■ PROVIDED TEXT
-=-=-=-=-
This leads me to wonder how students view the mentally ill on the whole. While I have had positive experiences in revealing my struggles with bipolar disorder, this doesn’t tend to come out until I have a relationship with a student. If my students walked into the classroom and on day one I introduced myself as their English teacher who lives with bipolar disorder, I wonder if that would change the manner in which they react to my mental illness. I’m almost sure it would. Who wants to have a teacher who is actually bipolar? She may be a mess, and your grades may end up a mess as a result. That would definitely be upsetting to students if they started extrapolating based on what they have heard or what they assume about mental illness.

I can’t help but hope I would be the one to change their perception though, much like I tend to do for those I reveal my illness to once we have established that relationship. I am lucky enough to be someone blessed with a high-functioning version of bipolar II, and more days than most, I’m a grounded and mentally stable adult figure in my students’ lives. I can only think of two days where I was really outwardly distressed this whole school year at work, and I have taken maybe two days off to preserve my mental health. On my bad days, I broke down moderately once and heavily the other time, but my students were pretty forgiving. I think they realize how much I give and saw it as a natural thing that I had to have a day where I fell apart.
-=-=-=-=-
■ WRITTEN EXERCISE
Retype the passage on revealing bipolar disorder to students word for word, starting at "I can’t help" and ending at "I fell apart.".

■ DATA ROWS
-=-=-=-=-
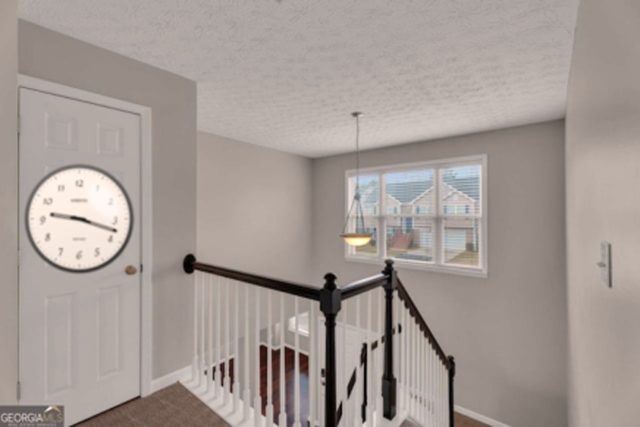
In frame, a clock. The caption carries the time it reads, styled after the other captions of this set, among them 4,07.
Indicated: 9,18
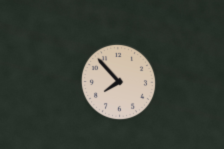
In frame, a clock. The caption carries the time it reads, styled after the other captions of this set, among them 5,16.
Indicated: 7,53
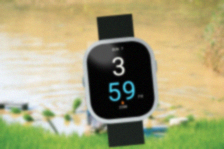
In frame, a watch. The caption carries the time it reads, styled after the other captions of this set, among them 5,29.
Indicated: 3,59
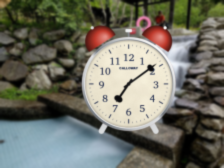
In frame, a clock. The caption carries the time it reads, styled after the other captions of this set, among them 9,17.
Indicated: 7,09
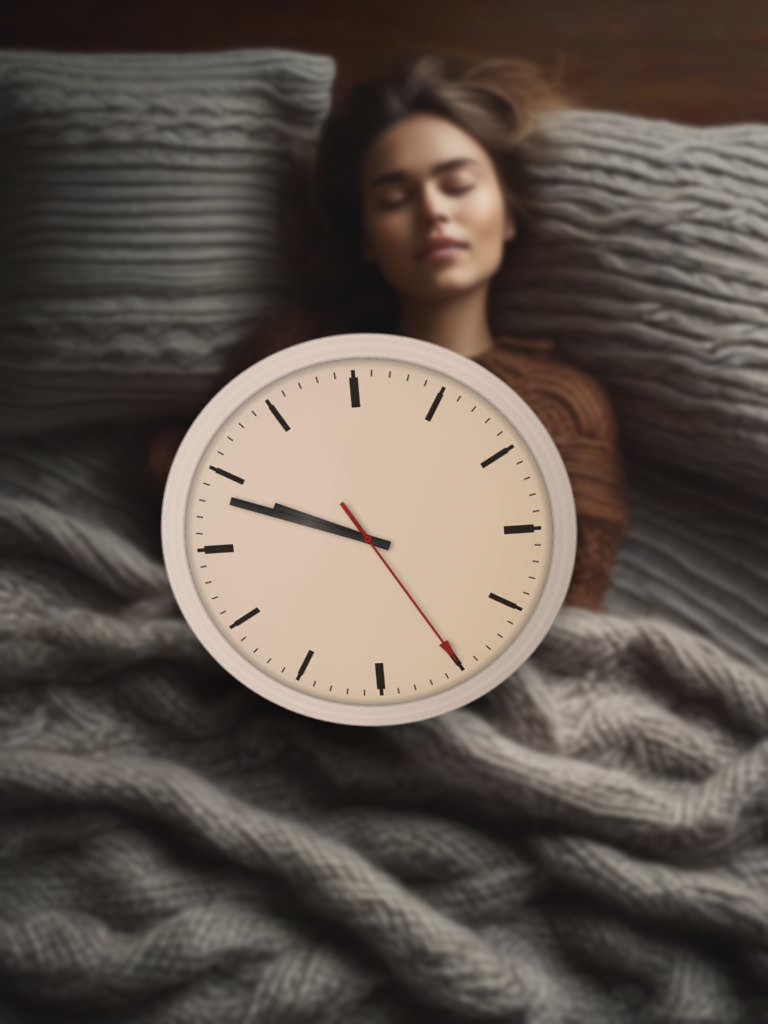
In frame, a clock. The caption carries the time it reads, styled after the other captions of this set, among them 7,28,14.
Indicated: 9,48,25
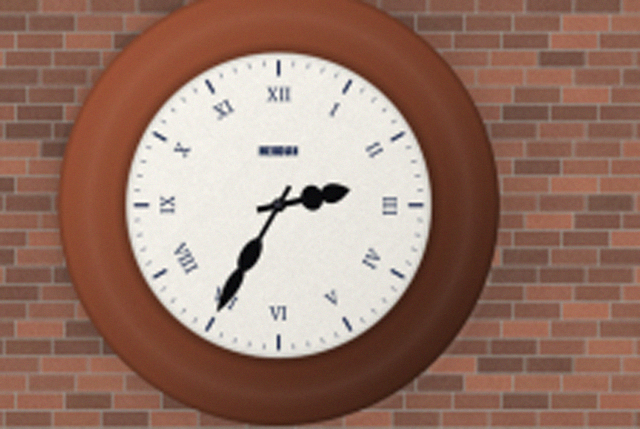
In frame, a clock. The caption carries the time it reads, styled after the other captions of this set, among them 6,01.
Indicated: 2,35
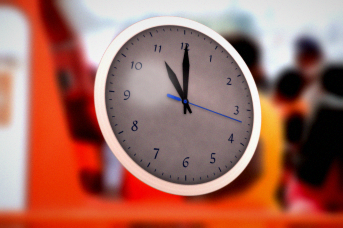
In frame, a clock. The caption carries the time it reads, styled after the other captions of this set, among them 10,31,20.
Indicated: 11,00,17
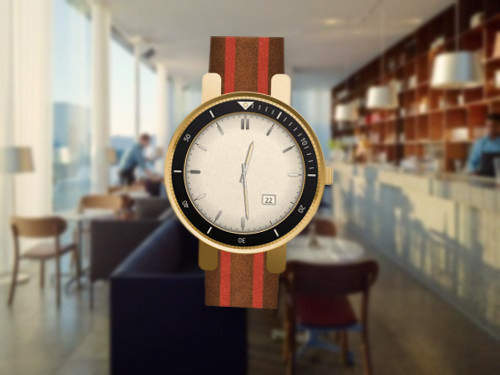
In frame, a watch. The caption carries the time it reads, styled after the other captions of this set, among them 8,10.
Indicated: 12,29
-=-=-=-=-
■ SOLVED PROBLEM
I can’t help but hope I would be the one to change their perception though, much like I tend to do for those I reveal my illness to once we have established that relationship. I am lucky enough to be someone blessed with a high-functioning version of bipolar II, and more days than most, I’m a grounded and mentally stable adult figure in my students’ lives. I can only think of two days where I was really outwardly distressed this whole school year at work, and I have taken maybe two days off to preserve my mental health. On my bad days, I broke down moderately once and heavily the other time, but my students were pretty forgiving. I think they realize how much I give and saw it as a natural thing that I had to have a day where I fell apart.